On December 11, 1992, Eric Welling, Clinton B. Newman and J. Lynn Smith, then
debenture holders of the Company, filed a complaint in the Third Judicial
District Court in Salt Lake County, in the State of Utah, demanding unpaid
principal and interest of $120,740 on the Series A debentures and $177,260 on
the Series C debentures.  On March 3, 1993 the Board of Directors of the Company
passed a resolution that provides for 1) at least 50 percent of all future
Critikon royalties to be paid to all debenture holders proportionate to the
amount of debentures purchased, 2) an increase in the interest rate on the
debentures to 15 percent (effective October 1, 1992), 3) improved communications
with debenture holders and 4) completion of an independent technical review of
the Company's non-invasive hematocrit technology by July 1, 1993.  The Board has
completed all but the fourth item.  Effective September 25, 1995, the Company
settled litigation with Clinton B. Newman and J. Lynn Smith by issuing them
5,243 and 11,008 shares of its Series A Preferred Stock, respectively, and
paying them $23,595 and $49,534, respectively in exchange for settlement of
their lawsuit on the debentures and full satisfaction of their debentures.
Newman and Smith have delivered Stipulations of Dismissal with respect to the
suit to the Company.  As additional consideration

                                       8

 
for their participation in the settlement agreement, the Company agreed to issue
to Newman and Smith, without additional consideration, additional shares of
common stock of the Company equal to the number of conversion shares they
received upon exercise of their conversion rights under the Series A Preferred
Shares during the period October 1, 1996 through October 1, 1997.  The right to
receive such additional shares expires if the parties do not exercise their
conversion rights during the period in question.
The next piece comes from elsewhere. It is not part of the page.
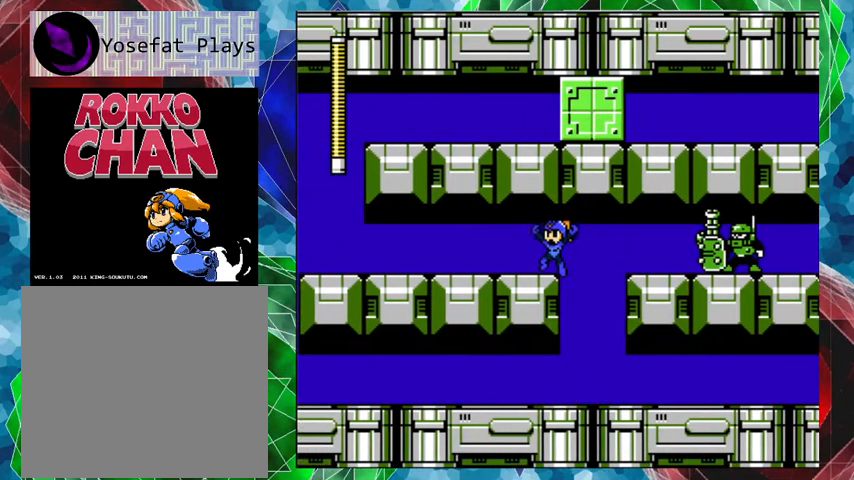
{"buttons": ["Y", "DPAD_UP", "DPAD_RIGHT"], "left_stick": "center", "right_stick": "center", "events": [[33, "DPAD_RIGHT", "down"], [67, "DPAD_RIGHT", "up"], [300, "Y", "down"], [333, "Y", "up"], [400, "DPAD_RIGHT", "down"], [400, "Y", "down"], [433, "DPAD_UP", "down"], [433, "Y", "up"], [500, "Y", "down"]]}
Effective September 27, 1995,
the Company paid Eric Welling $80,040 to settle outstanding debenture
obligations of $99,069 owing to him and the lawsuit he had brought to collect
amounts owing to him.  Dr. Welling has also delivered a Stipulation of Dismissal
of the litigation he had brought against the Company.
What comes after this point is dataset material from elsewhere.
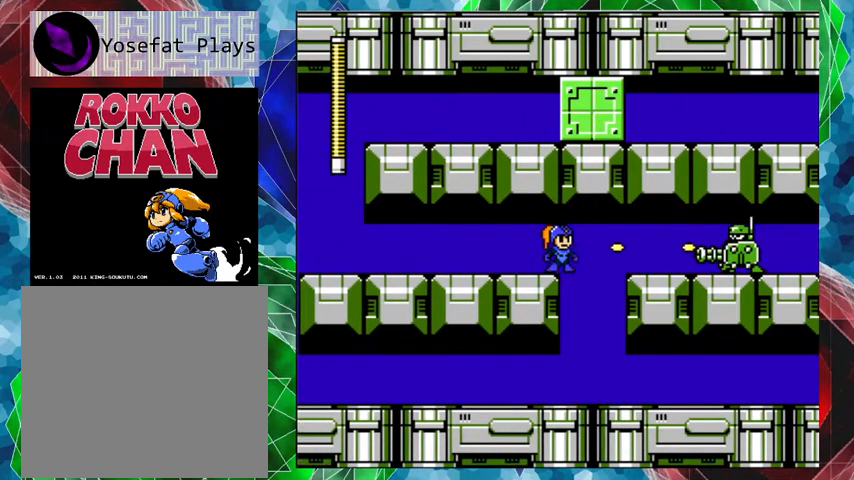
{"buttons": [], "left_stick": "center", "right_stick": "center", "events": [[100, "DPAD_UP", "up"], [167, "DPAD_RIGHT", "up"], [167, "Y", "up"], [200, "Y", "down"], [300, "Y", "up"], [333, "Y", "down"], [400, "Y", "up"]]}
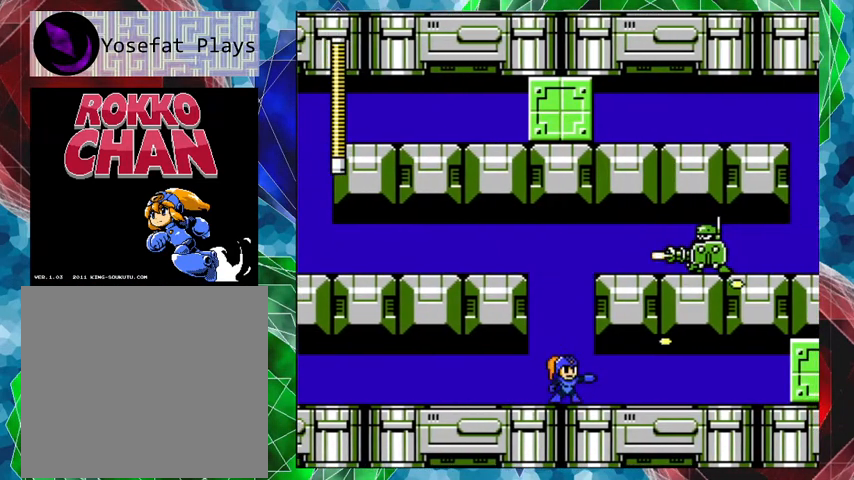
{"buttons": [], "left_stick": "center", "right_stick": "center", "events": []}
NOTE D--BANK LOAN; ASSIGNMENTS FOR SECURITY

Effective August 31, 1995, the Board of Directors approved  borrowing funds from
a commercial bank.  During September, 1995, the bank approved a loan of $500,000
to the Company bearing interest at prime plus 1 1/4%.  The initial interest rate
is 10% per annum.  Principal and interest payments are due quarterly, with
$12,500 principal plus accrued interest, payable at the end of each quarter.
The entire remaining unpaid balance of principal and interest is due and payable
on August 1, 1998.  Larry E. Clark, President and Director of the Company, is a
co-obligor on the loan.  The Company expects debt service (including principal
and interest payments) during the first year to be approximately $95,000.
Payment of the bank loan is secured by an assignment of the Johnson & Johnson
Medical, Inc. Agreement, which would be available to the bank as security in the
event of a Company default on the bank loan.  The Company considers the loan to
be well secured with over $1,000,000 of additional collateral supplied by the
Company's president, Larry E. Clark.  In consideration of the collateral
provided by Mr. Clark, the Board of Directors has granted Mr. Clark, effective
October 16, 1995, non-qualified options to purchase 500,000 shares of the
Company's common stock at a price of $.30 per share, exercisable for 10 years.
The Company has also granted Mr. Clark a security interest in the Johnson &
Johnson Medical Agreement to secure him for any liability or loss he may suffer
as a result of placing his collateral and credit at risk.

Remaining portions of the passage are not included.